The transmitters: fish
Cholera spreads along West Africa’s waterways - coastal regions, rivers and lakes - where busy fishing and trade routes run. The coast is “like a cholera highway”, said Bellet, as are major waterways such as the Niger River, which flows through Guinea, Mali, Niger, Benin and Nigeria.
The bacteria build up under the scales of fish and are often still there if the fish on sale in the markets have not been properly cleaned.
Given the role of women role in cleaning, descaling, smoking and selling fish in most of West Africa, it is they and their children who are particularly vulnerable to infection. Children make up some 80 percent of the cases in Sierra Leone’s Port Loko district, according to UNICEF.
The Guinea-Sierra Leone outbreak started on the island of Yeliboya in Sierra Leone’s Kambia district before spreading to islands off the coast of Guinea and into Forecariah prefecture. Islands in Boffa prefecture are known for their poor sanitation services and high levels of trade - perfect conditions for cholera to spread, said Bellet.
Vaccine: a new approach
The cyclical nature of cholera and the fact that immunity builds after large-scale epidemics are some of the reasons for this year’s lower caseload, said practitioners.
In Chad - which so far has zero cases this year compared to 5,000 in 2011 - widescale prevention efforts have paid off. And in Guinea the response has been much quicker and more coordinated this year.
In addition, a new approach has been tested in Guinea - notably a cholera vaccine used by Médecins Sans Frontières-Switzerland (MSF) for the first time in Africa to stem an epidemic.
The vaccine has had good results so far. In the Boffa and Forecariah prefectures of Guinea, where 77 percent of the population were given the double dose, and 95 percent received a single dose, there have been no cases reported since, said Iza Ciglenecki, innovation coordinator for diarrhoeal diseases at MSF-Switzerland. It is too early to know the full results, she said, but when used in other regions the vaccine has been 65-75 percent effective in stemming the spread of the disease.
This is potentially a huge step forward, but at US$3.70 for two doses the vaccine is expensive. The World Health Organisation (WHO) and NGOs are discussing guidelines for when to use it in response to future epidemics. “If we multiply these interventions in the future, we could even create regional stocks to make it cheaper, but it is too early to say - we need to learn more first,” said Francois Verhoustraeten, Guinea programme officer at MSF-Switzerland.

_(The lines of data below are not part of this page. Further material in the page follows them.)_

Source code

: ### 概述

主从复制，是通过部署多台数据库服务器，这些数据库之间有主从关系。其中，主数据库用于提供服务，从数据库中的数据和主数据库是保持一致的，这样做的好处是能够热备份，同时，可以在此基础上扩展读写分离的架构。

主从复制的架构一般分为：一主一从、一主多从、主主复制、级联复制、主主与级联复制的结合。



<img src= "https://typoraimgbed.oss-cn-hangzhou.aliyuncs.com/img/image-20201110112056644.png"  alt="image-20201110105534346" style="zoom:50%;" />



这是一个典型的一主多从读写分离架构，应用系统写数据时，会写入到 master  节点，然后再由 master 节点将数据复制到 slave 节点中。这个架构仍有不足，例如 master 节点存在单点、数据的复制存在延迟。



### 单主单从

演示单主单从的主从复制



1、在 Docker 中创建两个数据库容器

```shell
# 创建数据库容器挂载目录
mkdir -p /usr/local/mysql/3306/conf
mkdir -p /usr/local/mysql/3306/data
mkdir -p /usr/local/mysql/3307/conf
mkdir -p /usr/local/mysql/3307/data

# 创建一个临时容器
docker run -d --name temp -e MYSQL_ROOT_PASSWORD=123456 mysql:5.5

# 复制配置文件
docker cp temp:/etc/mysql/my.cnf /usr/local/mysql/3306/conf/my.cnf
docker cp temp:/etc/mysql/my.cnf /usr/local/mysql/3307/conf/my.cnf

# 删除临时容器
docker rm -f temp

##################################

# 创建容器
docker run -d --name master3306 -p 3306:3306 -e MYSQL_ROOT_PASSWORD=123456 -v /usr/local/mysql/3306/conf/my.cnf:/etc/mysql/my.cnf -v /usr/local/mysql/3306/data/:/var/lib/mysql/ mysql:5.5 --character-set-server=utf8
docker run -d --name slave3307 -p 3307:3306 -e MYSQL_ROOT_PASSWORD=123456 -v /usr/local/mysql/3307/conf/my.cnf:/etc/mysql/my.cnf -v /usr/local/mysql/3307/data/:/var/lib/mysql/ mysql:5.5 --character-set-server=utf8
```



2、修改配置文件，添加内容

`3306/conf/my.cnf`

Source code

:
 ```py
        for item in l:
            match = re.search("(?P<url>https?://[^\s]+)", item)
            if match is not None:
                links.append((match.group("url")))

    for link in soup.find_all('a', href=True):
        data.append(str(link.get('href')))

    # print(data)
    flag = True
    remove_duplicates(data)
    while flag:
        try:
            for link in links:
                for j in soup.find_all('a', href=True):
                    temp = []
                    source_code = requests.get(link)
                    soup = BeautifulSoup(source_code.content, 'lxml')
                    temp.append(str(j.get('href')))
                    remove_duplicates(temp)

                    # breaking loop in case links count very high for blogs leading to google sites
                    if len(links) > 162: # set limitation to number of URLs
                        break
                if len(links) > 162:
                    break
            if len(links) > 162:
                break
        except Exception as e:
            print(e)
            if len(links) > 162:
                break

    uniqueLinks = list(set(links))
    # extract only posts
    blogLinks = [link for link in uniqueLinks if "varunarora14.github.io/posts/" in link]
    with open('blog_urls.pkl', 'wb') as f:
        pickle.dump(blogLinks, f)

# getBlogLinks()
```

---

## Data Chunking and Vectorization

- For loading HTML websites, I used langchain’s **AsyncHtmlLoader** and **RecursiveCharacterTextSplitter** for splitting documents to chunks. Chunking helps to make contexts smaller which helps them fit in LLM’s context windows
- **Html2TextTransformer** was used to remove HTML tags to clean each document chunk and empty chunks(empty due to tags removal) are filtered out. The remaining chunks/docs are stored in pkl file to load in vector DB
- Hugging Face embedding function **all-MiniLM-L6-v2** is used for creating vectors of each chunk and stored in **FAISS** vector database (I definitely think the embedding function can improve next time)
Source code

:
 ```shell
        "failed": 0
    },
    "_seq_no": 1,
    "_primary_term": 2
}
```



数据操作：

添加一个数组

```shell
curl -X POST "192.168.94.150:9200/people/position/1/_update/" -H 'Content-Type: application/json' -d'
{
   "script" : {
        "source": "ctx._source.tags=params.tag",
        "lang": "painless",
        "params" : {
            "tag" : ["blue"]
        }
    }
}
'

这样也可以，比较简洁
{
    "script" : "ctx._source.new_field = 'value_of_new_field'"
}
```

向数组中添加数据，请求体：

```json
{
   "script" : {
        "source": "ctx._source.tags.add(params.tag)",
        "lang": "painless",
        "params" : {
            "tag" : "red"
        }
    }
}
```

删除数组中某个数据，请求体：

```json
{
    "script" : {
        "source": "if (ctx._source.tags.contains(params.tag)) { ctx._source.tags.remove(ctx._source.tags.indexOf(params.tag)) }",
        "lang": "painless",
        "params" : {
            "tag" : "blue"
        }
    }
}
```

All responding agencies, including MSF, stressed that the vaccine is not a standalone solution and should be seen as a supplementary activity. “We put a lot of effort into all the strategies at once,” Ciglenecki told IRIN, referring to the need to raise awareness of public hygiene, targeting cholera hot spots, setting up early warning systems, and treating water. Agencies such as MSF, UNICEF and Action contre la faim (ACF) - Action against Hunger - an international NGO, have been implementing these measures for years in West Africa's cholera-prone areas.
Modern medical breakthroughs should not replace important basic hygiene practices: wash your hands after defecating, before cooking or eating, and try to disinfect water that may be dirty, say aid agency staff.
Neither should they negate the usefulness of age-old techniques, said Bellet.